Skeletal muscle (SM) is a large body compartment of biological importance, but it remains difficult to quantify SM with affordable and practical methods that can be applied in clinical and field settings. The objective of this study was to develop and cross-validate anthropometric SM mass prediction models in healthy adults. SM mass, measured by using whole-body multislice magnetic resonance imaging, was set as the dependent variable in prediction models. Independent variables were organized into 2 separate formulas.

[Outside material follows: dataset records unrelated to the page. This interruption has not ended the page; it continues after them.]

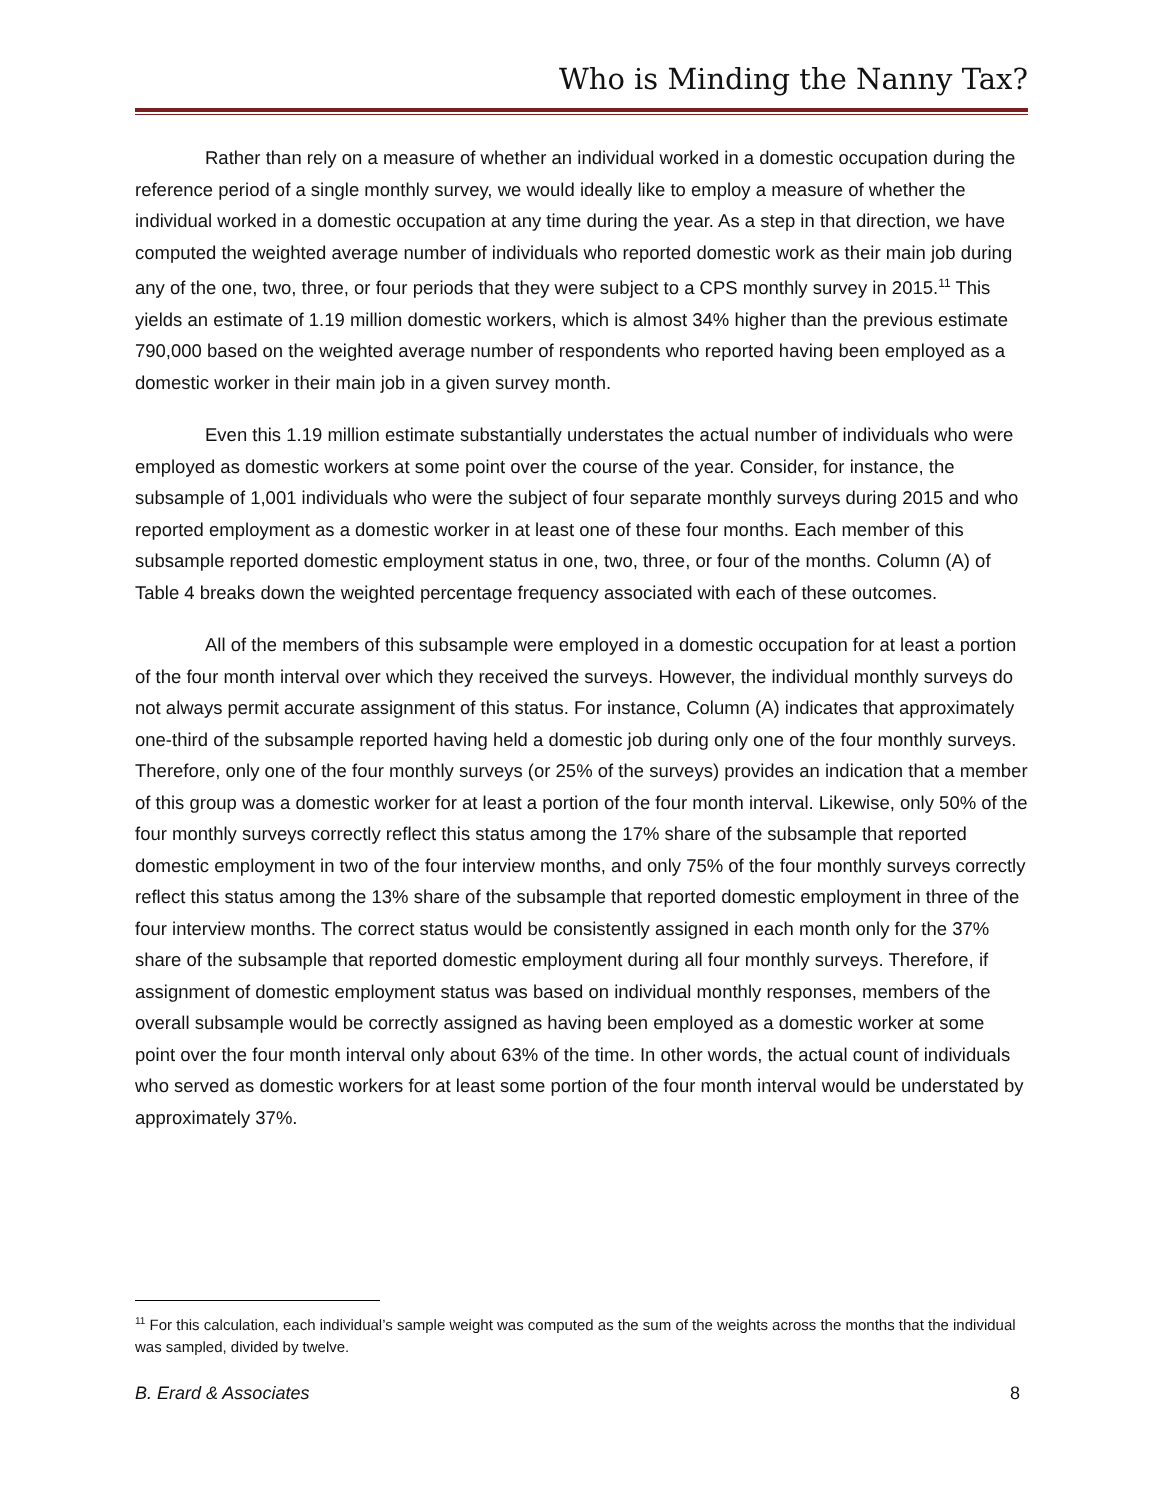Who is Minding the Nanny Tax?
Rather than rely on a measure of whether an individual worked in a domestic occupation during the reference period of a single monthly survey, we would ideally like to employ a measure of whether the individual worked in a domestic occupation at any time during the year. As a step in that direction, we have computed the weighted average number of individuals who reported domestic work as their main job during any of the one, two, three, or four periods that they were subject to a CPS monthly survey in 2015.<sup>11</sup> This yields an estimate of 1.19 million domestic workers, which is almost 34% higher than the previous estimate 790,000 based on the weighted average number of respondents who reported having been employed as a domestic worker in their main job in a given survey month.
Even this 1.19 million estimate substantially understates the actual number of individuals who were employed as domestic workers at some point over the course of the year. Consider, for instance, the subsample of 1,001 individuals who were the subject of four separate monthly surveys during 2015 and who reported employment as a domestic worker in at least one of these four months. Each member of this subsample reported domestic employment status in one, two, three, or four of the months. Column (A) of Table 4 breaks down the weighted percentage frequency associated with each of these outcomes.
All of the members of this subsample were employed in a domestic occupation for at least a portion of the four month interval over which they received the surveys. However, the individual monthly surveys do not always permit accurate assignment of this status. For instance, Column (A) indicates that approximately one-third of the subsample reported having held a domestic job during only one of the four monthly surveys. Therefore, only one of the four monthly surveys (or 25% of the surveys) provides an indication that a member of this group was a domestic worker for at least a portion of the four month interval. Likewise, only 50% of the four monthly surveys correctly reflect this status among the 17% share of the subsample that reported domestic employment in two of the four interview months, and only 75% of the four monthly surveys correctly reflect this status among the 13% share of the subsample that reported domestic employment in three of the four interview months. The correct status would be consistently assigned in each month only for the 37% share of the subsample that reported domestic employment during all four monthly surveys. Therefore, if assignment of domestic employment status was based on individual monthly responses, members of the overall subsample would be correctly assigned as having been employed as a domestic worker at some point over the four month interval only about 63% of the time. In other words, the actual count of individuals who served as domestic workers for at least some portion of the four month interval would be understated by approximately 37%.
<sup>11</sup> For this calculation, each individual’s sample weight was computed as the sum of the weights across the months that the individual was sampled, divided by twelve.
B. Erard & Associates 8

One formula included mainly limb circumferences and skinfold thicknesses [model 1: height (in m) and skinfold-corrected upperarm, thigh, and calf girths (CAG, CTG, and CCG, respectively; in cm)]. The other formula included mainly body weight (in kg) and height (model 2). The models were developed and cross-validated in nonobese adults [body mass index (in kg/m(2)) < 30]. Two SM (in kg) models for nonobese subjects (n = 244) were developed as follows: SM = Ht x (0.00744 x CAG(2) + 0.00088 x CTG(2) + 0.00441 x CCG(2)) + 2.4 x sex - 0.048 x age + race + 7.8, where R:(2) = 0.91, P: < 0.0001, and SEE = 2.2 kg; sex = 0 for female and 1 for male, race = -2.0 for Asian, 1.1 for African American, and 0 for white and Hispanic, and SM = 0.244 x BW + 7.80 x Ht + 6.6 x sex - 0.098 x age + race - 3.3, where R:(2) = 0.86, P: < 0.0001, and SEE = 2.8 kg; sex = 0 for female and 1 for male, race = -1.2 for Asian, 1.4 for African American, and 0 for white and Hispanic. These 2 anthropometric prediction models, the first developed in vivo by using state-of-the-art body-composition methods, are likely to prove useful in clinical evaluations and field studies of SM mass in nonobese adults.